| EXERCISE OBJECTIVE |
Scanning the entries below, copy every line that contains the word "lines".

*** Opening of DATA FOR REVIEW ***

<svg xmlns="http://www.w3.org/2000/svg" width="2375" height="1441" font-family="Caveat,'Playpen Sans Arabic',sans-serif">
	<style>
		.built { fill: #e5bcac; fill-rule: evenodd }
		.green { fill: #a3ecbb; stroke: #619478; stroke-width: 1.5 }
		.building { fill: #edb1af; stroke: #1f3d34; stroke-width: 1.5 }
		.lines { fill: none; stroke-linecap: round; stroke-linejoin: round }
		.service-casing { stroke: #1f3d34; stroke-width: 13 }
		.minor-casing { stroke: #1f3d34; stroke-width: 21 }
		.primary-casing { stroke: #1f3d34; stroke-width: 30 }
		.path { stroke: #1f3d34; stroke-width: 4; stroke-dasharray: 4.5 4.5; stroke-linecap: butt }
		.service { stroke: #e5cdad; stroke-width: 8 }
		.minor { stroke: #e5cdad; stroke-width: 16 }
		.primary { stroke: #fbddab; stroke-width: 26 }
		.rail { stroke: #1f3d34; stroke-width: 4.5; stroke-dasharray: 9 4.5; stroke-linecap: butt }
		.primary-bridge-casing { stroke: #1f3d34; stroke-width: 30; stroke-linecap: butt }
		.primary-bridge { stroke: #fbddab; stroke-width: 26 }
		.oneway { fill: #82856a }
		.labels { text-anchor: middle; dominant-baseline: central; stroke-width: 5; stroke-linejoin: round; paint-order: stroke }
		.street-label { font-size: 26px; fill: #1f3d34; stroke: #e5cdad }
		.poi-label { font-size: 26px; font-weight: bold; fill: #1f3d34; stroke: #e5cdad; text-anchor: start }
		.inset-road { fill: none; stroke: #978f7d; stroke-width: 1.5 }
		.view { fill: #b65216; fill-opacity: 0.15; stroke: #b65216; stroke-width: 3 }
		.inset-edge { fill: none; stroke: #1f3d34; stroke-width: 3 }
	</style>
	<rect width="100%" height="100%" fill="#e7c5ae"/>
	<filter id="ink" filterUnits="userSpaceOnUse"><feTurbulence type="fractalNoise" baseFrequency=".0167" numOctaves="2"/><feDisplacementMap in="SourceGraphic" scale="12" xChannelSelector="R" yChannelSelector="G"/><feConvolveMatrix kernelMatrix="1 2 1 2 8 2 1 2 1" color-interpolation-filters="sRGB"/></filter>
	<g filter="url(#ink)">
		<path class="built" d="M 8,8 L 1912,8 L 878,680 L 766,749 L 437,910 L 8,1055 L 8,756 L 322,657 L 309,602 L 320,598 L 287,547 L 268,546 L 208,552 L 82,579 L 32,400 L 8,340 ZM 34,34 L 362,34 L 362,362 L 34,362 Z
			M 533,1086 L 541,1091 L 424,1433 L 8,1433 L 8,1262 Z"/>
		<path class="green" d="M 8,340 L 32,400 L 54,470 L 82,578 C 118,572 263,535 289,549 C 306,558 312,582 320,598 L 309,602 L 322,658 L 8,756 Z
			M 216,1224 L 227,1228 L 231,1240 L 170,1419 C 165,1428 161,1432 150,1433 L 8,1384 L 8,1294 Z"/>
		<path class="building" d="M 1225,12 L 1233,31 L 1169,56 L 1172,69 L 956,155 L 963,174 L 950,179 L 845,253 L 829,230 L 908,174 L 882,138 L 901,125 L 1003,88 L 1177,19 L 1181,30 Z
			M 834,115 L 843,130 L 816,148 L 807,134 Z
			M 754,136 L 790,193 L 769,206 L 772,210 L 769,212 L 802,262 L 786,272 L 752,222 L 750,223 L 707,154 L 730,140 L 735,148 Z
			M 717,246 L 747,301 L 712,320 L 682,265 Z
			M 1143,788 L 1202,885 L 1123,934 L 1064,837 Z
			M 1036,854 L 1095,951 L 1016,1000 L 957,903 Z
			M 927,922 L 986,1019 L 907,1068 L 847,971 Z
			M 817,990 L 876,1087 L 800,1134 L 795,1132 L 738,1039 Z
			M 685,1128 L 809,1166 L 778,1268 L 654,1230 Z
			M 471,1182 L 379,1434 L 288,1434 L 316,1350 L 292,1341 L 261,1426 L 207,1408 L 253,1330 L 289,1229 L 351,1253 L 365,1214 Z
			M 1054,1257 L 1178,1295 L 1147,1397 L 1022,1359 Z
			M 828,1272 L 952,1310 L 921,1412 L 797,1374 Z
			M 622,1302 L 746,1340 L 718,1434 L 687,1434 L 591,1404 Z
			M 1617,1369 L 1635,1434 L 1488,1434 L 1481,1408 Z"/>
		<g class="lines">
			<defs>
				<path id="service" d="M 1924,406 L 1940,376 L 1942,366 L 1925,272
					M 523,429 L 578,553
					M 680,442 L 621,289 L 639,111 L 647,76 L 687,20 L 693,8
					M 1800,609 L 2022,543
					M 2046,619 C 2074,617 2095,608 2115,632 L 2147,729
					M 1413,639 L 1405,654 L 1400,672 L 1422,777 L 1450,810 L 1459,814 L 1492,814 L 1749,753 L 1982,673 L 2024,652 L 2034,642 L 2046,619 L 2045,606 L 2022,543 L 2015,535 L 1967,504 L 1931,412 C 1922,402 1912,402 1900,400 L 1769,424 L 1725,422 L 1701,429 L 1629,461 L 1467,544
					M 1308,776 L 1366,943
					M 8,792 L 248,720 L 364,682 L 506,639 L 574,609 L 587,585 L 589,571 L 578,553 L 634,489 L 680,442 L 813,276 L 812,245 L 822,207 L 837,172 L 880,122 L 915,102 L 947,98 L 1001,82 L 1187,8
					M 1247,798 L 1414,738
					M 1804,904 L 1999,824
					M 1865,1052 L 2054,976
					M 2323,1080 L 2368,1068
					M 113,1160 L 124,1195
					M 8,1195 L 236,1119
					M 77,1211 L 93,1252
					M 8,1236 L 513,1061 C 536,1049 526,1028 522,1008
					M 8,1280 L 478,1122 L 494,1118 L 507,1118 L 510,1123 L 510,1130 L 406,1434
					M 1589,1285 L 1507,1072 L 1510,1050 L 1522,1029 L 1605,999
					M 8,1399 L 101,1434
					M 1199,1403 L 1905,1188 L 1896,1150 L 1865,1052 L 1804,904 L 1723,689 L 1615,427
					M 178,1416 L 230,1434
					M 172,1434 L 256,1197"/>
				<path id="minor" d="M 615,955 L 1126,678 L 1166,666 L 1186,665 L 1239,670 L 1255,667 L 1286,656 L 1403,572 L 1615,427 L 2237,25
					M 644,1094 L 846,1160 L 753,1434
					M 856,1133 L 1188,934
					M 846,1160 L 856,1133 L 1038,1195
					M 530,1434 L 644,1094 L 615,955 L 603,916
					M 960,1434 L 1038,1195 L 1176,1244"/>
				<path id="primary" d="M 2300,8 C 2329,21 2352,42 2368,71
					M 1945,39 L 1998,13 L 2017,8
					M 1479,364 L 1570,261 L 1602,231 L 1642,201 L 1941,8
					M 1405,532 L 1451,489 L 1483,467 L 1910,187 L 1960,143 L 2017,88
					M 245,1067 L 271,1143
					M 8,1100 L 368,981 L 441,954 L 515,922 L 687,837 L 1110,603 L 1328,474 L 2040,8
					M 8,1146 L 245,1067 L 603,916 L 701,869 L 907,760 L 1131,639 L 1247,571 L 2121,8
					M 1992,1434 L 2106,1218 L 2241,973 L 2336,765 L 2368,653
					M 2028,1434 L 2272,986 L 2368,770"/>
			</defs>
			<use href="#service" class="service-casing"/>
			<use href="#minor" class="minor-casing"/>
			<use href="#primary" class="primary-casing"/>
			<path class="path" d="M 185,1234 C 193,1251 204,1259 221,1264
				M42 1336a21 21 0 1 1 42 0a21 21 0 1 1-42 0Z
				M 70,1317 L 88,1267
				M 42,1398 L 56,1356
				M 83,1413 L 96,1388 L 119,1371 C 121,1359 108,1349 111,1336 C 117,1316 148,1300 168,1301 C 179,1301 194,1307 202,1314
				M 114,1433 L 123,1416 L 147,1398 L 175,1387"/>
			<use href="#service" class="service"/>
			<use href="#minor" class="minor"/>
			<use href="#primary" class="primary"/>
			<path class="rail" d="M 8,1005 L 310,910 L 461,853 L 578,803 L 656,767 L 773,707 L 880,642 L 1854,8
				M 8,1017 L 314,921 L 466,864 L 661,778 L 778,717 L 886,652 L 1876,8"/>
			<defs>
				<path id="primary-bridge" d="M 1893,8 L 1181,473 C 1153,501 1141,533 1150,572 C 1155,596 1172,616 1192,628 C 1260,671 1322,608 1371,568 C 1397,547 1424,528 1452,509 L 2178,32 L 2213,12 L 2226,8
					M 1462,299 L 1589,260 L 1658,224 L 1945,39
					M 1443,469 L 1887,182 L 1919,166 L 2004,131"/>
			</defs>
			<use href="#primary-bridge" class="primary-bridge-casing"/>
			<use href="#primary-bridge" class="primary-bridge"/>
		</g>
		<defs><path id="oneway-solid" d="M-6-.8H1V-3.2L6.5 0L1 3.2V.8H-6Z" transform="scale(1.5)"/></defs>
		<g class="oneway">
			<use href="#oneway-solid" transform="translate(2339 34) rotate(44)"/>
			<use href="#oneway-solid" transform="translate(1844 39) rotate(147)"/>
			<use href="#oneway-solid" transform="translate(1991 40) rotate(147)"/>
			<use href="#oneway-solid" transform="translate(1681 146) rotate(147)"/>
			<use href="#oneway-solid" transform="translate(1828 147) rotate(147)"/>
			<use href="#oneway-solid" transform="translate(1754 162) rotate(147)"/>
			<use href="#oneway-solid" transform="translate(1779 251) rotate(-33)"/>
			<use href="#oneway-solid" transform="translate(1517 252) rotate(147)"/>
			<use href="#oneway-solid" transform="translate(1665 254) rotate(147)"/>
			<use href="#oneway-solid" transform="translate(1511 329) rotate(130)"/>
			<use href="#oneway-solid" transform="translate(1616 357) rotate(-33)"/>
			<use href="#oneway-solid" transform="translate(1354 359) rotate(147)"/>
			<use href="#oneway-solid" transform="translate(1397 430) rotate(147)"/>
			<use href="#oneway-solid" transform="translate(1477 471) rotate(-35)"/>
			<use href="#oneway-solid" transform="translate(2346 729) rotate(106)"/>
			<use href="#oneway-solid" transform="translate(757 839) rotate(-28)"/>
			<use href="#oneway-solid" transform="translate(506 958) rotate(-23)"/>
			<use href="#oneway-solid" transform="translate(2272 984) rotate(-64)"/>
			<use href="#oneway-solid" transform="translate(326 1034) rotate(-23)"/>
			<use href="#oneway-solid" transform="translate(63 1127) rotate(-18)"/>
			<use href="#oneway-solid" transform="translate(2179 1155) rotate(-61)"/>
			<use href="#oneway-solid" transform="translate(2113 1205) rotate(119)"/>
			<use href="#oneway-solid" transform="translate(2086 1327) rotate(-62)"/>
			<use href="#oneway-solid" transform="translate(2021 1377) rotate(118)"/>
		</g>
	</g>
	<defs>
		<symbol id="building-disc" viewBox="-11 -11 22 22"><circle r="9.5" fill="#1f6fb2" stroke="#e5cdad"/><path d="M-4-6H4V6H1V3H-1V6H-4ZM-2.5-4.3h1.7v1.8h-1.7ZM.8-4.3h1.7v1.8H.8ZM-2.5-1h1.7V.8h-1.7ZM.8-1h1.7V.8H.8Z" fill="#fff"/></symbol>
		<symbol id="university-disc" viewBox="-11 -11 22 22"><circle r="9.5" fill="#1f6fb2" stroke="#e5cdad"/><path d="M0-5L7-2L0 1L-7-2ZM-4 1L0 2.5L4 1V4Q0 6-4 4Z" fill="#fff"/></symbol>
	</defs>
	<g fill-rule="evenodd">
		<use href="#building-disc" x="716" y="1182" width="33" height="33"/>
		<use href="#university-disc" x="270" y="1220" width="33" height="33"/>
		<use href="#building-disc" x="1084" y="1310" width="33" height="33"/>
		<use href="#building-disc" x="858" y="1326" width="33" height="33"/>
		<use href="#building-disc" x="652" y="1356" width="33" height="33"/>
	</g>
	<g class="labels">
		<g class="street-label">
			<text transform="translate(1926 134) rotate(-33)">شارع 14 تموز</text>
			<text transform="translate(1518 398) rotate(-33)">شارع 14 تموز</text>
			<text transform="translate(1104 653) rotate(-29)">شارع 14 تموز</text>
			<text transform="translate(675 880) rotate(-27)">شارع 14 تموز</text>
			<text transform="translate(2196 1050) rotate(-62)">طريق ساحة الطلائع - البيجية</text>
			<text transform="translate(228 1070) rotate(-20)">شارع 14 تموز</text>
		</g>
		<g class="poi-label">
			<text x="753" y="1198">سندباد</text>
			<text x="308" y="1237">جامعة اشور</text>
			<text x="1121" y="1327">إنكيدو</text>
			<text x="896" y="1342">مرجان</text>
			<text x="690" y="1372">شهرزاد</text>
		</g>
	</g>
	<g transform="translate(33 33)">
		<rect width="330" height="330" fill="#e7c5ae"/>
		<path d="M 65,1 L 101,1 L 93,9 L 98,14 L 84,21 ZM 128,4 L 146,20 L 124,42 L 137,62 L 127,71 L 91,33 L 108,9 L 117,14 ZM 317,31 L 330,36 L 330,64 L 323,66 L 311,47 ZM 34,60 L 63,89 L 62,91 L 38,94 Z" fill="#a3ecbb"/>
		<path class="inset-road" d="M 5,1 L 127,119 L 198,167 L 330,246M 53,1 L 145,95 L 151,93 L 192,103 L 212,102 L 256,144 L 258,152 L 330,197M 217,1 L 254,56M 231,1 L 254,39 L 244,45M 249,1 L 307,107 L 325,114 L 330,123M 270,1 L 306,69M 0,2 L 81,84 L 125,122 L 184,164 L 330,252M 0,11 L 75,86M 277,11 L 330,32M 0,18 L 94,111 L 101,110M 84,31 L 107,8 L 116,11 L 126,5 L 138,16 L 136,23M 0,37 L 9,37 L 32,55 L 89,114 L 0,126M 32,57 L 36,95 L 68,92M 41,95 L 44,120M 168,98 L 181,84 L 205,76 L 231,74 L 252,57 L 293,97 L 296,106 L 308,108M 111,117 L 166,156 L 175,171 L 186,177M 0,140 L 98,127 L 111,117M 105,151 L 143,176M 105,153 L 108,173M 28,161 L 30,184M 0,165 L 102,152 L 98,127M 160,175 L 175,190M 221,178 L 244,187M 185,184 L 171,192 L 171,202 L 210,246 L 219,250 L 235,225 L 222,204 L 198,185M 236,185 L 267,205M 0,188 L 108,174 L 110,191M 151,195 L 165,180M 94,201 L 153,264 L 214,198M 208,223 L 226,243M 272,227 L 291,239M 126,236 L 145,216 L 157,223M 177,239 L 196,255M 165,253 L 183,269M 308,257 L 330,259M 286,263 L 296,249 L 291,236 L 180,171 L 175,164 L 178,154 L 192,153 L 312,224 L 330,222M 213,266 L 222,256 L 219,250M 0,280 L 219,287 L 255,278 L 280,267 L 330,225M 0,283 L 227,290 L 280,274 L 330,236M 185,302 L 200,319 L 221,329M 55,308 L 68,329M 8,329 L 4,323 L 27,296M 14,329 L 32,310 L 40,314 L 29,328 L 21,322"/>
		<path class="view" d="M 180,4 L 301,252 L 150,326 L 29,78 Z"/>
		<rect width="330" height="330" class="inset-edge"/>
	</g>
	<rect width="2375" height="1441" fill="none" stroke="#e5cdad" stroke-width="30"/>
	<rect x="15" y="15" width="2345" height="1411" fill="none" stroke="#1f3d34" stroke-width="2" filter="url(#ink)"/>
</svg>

*** Close of DATA FOR REVIEW ***

| FINISHED EXERCISE |
		.lines { fill: none; stroke-linecap: round; stroke-linejoin: round }
		<g class="lines">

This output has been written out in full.